─── Source passage ───

Back during the last ice age of my college days, I took a creative writing course. On the first day of class the prof set a ten inch wooden pear onto the table and told us to start writing about it. The thousand word essay would count as our first exam, and it was due on Friday.
I was pissed, thinking what is this? Give me something real, something with heart and soul to write about, will yeah? You want me to write about a chunk of wood shaped like a pear? I finally quit moaning, wrote the assignment and got an A minus on the essay. Who knew.
Thirty-nine years later I am sitting with a little pair of green sneakers that my granddaughter Maddie has out-grown. For five months they’ve just been sitting here teasing this story into words. I’m not sure if its the poet or photographer in me, but feet, and what covers them, and where they go and how they track through the planet, has always intrigued me. Footwear tell stories, and speak loudly about the road one travels.
It’s amazing to think that a child of three years could have much to say by the shoes she's worn to date. But Maddie’s journey from life’s startup to present has had challenges to overcome that most of us simply never experience throughout our lives. That this little girl has coped and thrived, having suffered two strokes days before her birth, that left one eye vision impaired, and, her balance and walking muscle/toning gait also challenged, makes her every step and gallop today, for me, a cause for tearful celebration and joy.

─── Dataset rows ───

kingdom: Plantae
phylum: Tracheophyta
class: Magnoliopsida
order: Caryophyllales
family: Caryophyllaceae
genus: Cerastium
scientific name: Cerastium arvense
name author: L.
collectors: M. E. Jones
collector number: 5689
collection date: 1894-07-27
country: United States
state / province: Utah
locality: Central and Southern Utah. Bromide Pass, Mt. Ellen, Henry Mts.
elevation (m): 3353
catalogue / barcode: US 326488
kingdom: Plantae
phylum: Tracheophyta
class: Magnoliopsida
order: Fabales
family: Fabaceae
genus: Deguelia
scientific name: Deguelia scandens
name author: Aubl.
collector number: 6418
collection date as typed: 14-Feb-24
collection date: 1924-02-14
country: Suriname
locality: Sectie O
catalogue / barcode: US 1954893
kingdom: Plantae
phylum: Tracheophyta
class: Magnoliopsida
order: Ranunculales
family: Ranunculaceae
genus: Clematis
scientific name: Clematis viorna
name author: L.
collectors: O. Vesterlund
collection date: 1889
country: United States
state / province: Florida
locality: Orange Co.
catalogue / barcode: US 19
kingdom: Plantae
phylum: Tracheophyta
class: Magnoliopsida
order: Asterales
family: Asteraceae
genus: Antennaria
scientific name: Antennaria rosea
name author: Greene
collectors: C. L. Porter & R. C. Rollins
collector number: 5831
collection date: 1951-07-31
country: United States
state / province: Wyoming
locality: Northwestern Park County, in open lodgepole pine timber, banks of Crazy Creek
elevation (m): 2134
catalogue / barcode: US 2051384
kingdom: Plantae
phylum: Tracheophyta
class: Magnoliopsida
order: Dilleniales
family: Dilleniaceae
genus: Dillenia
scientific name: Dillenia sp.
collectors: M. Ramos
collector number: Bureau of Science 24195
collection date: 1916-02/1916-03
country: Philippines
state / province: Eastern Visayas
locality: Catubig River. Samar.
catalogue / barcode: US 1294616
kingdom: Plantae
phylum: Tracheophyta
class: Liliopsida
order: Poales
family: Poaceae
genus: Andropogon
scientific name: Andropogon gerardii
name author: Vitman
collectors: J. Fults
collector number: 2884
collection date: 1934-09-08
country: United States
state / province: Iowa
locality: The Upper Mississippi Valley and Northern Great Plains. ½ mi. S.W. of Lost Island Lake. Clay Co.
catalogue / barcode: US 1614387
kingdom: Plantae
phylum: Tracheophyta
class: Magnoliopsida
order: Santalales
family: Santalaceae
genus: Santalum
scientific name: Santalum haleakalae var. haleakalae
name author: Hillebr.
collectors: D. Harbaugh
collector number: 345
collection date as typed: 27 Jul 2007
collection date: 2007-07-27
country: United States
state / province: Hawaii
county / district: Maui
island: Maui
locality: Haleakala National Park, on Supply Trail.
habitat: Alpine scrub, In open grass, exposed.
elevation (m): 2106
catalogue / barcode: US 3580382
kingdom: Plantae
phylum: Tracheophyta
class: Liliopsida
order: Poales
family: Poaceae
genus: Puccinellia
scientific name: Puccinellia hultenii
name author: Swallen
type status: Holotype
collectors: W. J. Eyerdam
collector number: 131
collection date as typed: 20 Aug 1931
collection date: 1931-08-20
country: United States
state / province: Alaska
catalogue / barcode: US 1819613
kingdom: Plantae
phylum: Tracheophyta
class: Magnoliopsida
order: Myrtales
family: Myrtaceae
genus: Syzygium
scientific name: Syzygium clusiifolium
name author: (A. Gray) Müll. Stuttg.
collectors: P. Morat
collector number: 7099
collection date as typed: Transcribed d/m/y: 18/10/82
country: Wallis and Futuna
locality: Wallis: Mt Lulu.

───

## Problem set
1. From the sneaker essay, reproduce word for word the part that opens with the words containing "Back during the" and closes with "due on Friday.".
2. Condense the paragraph of the sneaker essay that begins "Back during the last ice age" into a shorter version that keeps its main facts.

## Answers for the tasks
1.
Back during the last ice age of my college days, I took a creative writing course. On the first day of class the prof set a ten inch wooden pear onto the table and told us to start writing about it. The thousand word essay would count as our first exam, and it was due on Friday.

2. In college, the writer took a creative writing course. On the first day, the professor placed a ten-inch wooden pear on the table and had the class start writing about it. The thousand-word essay was due Friday and would count as the first exam.